Há estimativas de que dos 240 mil habitantes da cidade de Marabá, 60 mil ocupam áreas irregulares, conta Braga. Na localidade, predominam os conflitos entre ocupantes e proprietários, às vezes ambos são vistos como vítimas da migração desordenada. Foram atraídos para a região pela perspectiva de melhores condições de vida, passaram-se os anos e não receberam o titulo de propriedade. Outras vezes eles são tratados como exploradores ou grileiros em busca do lucro fácil. “Sem dúvida, existem vítimas e existem exploradores”, comenta o juiz. “A demora no enfrentamento da questão como problema verdadeiramente demográfico só favorece os exploradores”, acrescenta.

Como a questão envolve um problema social generalizado, sentenças judiciais são insuficientes. Além disso, a execução da ordem judicial depende do Poder Executivo. Enquanto isso, a população vive “um cenário de instabilidade que gera violência” e a mantém excluída dos principais serviços públicos: a energia elétrica, por exemplo, é obtida de forma irregular, os chamados “gatos”.

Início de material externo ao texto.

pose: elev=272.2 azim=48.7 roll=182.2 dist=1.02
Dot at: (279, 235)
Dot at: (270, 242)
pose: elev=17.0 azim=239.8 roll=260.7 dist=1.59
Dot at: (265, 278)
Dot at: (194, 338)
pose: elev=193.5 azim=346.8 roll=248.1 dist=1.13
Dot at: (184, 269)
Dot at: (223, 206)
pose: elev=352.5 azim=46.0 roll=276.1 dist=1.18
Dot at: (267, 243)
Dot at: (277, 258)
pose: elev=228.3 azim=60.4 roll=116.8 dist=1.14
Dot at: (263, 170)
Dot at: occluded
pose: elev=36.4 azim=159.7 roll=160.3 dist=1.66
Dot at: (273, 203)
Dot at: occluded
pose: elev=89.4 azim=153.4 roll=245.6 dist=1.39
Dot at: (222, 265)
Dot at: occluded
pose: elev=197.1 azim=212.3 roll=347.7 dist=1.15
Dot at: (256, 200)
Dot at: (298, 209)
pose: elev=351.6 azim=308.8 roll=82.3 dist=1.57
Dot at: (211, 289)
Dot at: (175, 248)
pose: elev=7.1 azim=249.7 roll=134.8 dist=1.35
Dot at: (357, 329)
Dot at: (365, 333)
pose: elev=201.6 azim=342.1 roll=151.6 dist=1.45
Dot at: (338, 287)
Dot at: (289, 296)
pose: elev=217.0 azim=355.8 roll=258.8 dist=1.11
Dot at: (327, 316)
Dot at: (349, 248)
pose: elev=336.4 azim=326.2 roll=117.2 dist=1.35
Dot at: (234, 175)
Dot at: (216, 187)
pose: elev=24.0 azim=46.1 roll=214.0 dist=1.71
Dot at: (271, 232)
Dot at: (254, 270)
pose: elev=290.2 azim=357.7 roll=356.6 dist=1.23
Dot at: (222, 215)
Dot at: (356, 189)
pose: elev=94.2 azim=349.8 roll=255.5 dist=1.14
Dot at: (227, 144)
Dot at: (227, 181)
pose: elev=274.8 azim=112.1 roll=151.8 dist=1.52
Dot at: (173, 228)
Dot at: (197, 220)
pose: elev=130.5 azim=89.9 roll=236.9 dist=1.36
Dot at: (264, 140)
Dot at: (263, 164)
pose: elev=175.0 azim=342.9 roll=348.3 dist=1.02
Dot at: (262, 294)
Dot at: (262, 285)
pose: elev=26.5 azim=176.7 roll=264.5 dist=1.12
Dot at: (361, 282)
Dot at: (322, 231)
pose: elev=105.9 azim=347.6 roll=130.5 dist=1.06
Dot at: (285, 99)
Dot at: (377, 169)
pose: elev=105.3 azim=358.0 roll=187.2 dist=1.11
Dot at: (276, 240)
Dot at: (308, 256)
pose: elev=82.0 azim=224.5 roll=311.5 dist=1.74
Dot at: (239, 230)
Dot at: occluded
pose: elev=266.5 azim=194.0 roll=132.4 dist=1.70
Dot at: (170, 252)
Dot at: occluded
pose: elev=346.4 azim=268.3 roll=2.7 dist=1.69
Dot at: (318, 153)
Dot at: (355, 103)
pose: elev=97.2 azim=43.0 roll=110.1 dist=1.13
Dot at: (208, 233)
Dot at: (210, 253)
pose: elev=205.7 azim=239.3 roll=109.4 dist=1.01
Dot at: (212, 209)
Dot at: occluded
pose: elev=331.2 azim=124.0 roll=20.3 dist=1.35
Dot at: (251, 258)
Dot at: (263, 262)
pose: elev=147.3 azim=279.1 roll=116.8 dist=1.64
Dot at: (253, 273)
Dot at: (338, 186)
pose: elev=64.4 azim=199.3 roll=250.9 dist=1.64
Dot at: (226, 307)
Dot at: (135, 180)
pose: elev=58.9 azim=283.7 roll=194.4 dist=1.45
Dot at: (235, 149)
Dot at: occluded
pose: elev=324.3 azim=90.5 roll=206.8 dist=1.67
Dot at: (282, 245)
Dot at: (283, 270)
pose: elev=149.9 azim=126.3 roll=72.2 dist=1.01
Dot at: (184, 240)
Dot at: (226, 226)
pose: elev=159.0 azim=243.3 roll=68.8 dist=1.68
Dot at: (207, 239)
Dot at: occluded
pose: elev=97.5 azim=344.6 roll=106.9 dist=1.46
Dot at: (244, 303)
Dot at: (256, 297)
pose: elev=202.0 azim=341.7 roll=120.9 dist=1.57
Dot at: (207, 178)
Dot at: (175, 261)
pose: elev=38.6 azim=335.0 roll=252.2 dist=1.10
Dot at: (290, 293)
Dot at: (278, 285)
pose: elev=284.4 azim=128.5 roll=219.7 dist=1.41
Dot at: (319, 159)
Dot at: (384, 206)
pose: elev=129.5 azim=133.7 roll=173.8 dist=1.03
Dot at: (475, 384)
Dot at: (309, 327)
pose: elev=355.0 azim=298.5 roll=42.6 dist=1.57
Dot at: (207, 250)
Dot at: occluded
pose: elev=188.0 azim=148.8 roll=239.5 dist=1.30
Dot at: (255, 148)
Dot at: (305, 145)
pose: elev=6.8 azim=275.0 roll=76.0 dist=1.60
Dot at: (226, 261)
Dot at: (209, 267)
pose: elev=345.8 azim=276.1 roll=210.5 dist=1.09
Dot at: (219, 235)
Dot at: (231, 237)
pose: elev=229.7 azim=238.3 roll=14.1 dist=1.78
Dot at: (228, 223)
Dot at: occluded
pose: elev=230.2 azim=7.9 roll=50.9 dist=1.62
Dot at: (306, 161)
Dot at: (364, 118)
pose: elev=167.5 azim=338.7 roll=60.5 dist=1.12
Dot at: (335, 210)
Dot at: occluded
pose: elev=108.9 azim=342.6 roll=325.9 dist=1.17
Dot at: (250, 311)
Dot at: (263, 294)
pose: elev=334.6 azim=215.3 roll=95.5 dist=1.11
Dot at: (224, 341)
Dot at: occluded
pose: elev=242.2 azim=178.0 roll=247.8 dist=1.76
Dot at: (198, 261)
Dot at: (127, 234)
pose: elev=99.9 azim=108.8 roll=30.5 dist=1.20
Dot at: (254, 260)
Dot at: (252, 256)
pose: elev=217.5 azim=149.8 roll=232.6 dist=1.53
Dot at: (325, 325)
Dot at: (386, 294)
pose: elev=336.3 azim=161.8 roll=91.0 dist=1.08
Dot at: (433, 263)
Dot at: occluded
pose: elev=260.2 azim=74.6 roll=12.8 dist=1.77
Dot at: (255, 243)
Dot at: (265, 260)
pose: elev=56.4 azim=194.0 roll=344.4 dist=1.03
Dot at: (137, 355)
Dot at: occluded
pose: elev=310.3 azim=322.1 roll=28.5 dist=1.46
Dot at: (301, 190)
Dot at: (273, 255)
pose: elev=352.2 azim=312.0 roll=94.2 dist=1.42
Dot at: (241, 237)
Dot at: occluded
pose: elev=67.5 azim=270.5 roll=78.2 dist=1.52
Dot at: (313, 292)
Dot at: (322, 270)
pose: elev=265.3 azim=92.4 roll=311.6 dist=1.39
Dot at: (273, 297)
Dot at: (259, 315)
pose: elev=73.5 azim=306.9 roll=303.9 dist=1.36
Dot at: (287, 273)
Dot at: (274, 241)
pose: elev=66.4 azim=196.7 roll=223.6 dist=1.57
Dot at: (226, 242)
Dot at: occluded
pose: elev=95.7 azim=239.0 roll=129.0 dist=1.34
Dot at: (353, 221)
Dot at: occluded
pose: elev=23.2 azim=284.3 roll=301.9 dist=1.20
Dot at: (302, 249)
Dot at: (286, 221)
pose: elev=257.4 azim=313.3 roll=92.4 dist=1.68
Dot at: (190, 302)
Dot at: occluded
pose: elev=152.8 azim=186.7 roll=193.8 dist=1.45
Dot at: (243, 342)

Situação pode piorar – Sem a ação do Estado, o caso pode se agravar muito. Isso porque há diversos projetos de investimentos na região de Marabá, principalmente em mineração, que vai atrair muita gente de outras localidades. “Há previsão de duplicar a população em pouco tempo devido aos investimentos”, comenta Braga. A expectativa é que migrem para a região um contingente muito superior ao número de empregos que serão criados com os investimentos. Além das vagas serem insuficientes, os migrantes não têm a qualificação profissional exigida pelas empresas.